According to John Hailman, author of Thomas Jefferson on Wine, Carcavelos was among Jefferson’s favorite fortified wines. In a letter to wine merchant James Brown dated Aug. 8, 1790, Jefferson writes: “I would prefer good Lisbon; next to that, Sherry, next to that Carcavelos; but still a good quality of the latter would be preferable to an indifferent quality of the former.”
Still, as Lisbon fell prey to “modernization,” and sweet, fortified wines fell out of vogue over the last century, the marquis’ vineyards in Oeiras approached eradication.
It was only in 2006, when the Municipality of Oeiras partnered with the Ministry of Agriculture, that Carcavelos wine was reborn, produced under the Villa Oeiras label.
“For nearly 50 years, this region’s wine culture was destroyed because of the political and [economic] crisis we faced here in the 20th century,” says Alexandre Lisboa, the manager of the wine project at Villa Oeiras. “We have records [showing] that this region has produced wine since the 15th century, but it was really only during the [Marquis’] time that this received international recognition.”
A landscape architect by profession who has worked closely with the municipality for nearly 30 years before dedicating his time solely to Villa Oeiras, Lisboa believes the recovery of this region reflects an essential recovery in Portuguese heritage. “Lisbon’s an urban area, so this is more than just another wine project—it’s [our] heritage.”
As we tour the Villa Oeiras winery, situated a minute away from the Palace, in what was once the Marquis of Pombal’s stable on a cold Friday morning, Lisboa talks me through the complexities of Carcavelos—pipetting the odd glass, swirling it, holding it up to the light. (I can tell he’s somewhat disappointed that the most I’m doing is nodding, but it’s just past 9:00 a.m.!)
The region has a demarcation for Carcavelos fortified wines, the Denominação de Origem Controlada (DOC), which is Portugal’s highest wine classification (similar to the French AOC or Appellation d’origine contrôlée). In addition to establishing a “protected designation of origin,” the DOC also determines minimum alcohol content, grape variety, and aging requirements.
Caravelos wine may be made from a blend of up to nine different red and white grapes, and is usually fermented dry and fortified with grape spirit up to 18 to 20 percent ABV. Additionally, three to five years’ cask aging gives the wine a nutty character.

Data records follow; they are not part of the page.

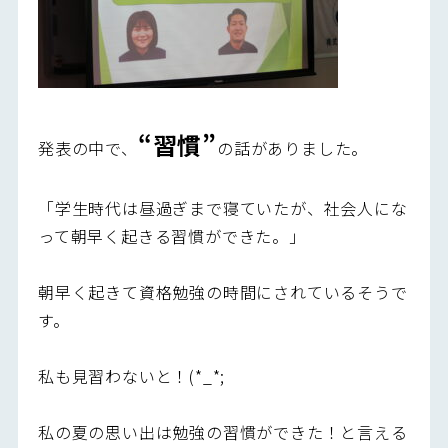
“習慣”
発表の中で、
の話がありました。
「学生時代は昼過ぎまで寝ていたが、社会人にな
って朝早く起きる習慣ができた。」
朝早く起きて資格勉強の時間にされているそうで
す。
私も見習わないと！(*_*;
私の夏の思い出は勉強の習慣ができた！と言える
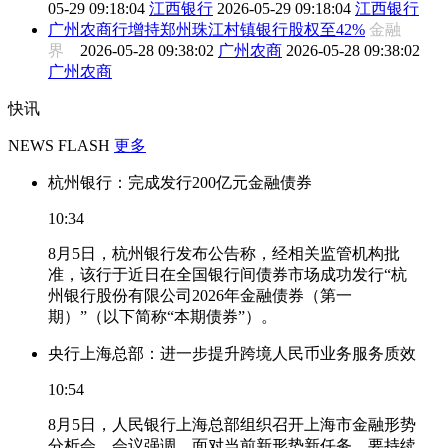
05-29 09:18:04
江西银行
2026-05-29 09:18:04
江西银行
广州农商行增持郑州珠江村镇银行股权至42%
金融
界
2026-05-28 09:38:02
广州农商
2026-05-28 09:38:02
广州农商
快讯
NEWS FLASH
更多
杭州银行：完成发行200亿元金融债券
10:34
8月5日，杭州银行发布公告称，经相关监管机构批
准，该行于近日在全国银行间债券市场成功发行“杭
州银行股份有限公司2026年金融债券（第一
期）”（以下简称“本期债券”）。
央行上海总部：进一步提升跨境人民币业务服务质效
10:54
8月5日，人民银行上海总部组织召开上海市金融形势
分析会。会议强调，面对当前新形势新任务，要持续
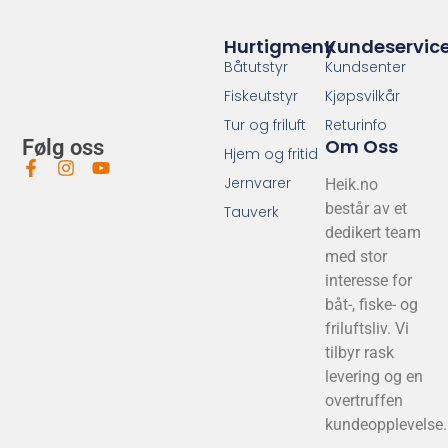
Hurtigmeny
Kundeservic
Båtutstyr
Kundsenter
Fiskeutstyr
Kjøpsvilkår
Tur og friluft
Returinfo
Om Oss
Følg oss
Hjem og fritid
Jernvarer
Heik.no
består av et
Tauverk
dedikert team
med stor
interesse for
båt-, fiske- og
friluftsliv. Vi
tilbyr rask
levering og en
overtruffen
kundeopplevelse.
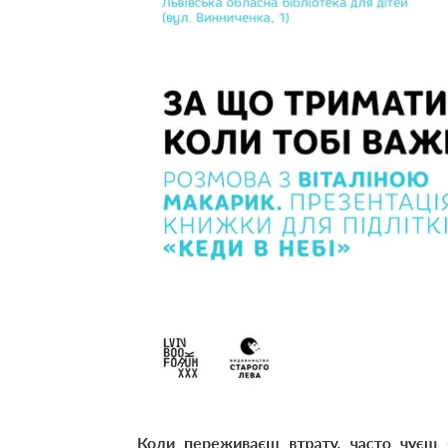
Коли переживаєш втрату, часто чуєш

Villa Oeiras’s signature blend, the Carcavelos Villa Oeiras Superior, a 15-year blend was rated 94 points by Wine Enthusiast in 2020.
Owing to partnerships with universities to research optimal technologies for growing grapes and aging and blending wine, Lisboa is hopeful that Villa Oeiras will continue to thrive under the municipality. “In some ways we’re accountable, being a public project,” he says, adding, “Carcavelos is [revived] here for good.”
Which is really to say—as a part-time Lisboeta, and an always=persistent party hostess—I don’t solely want friends who drink port any more. Instead, I’m now looking for friends who drink Carcavelos, too.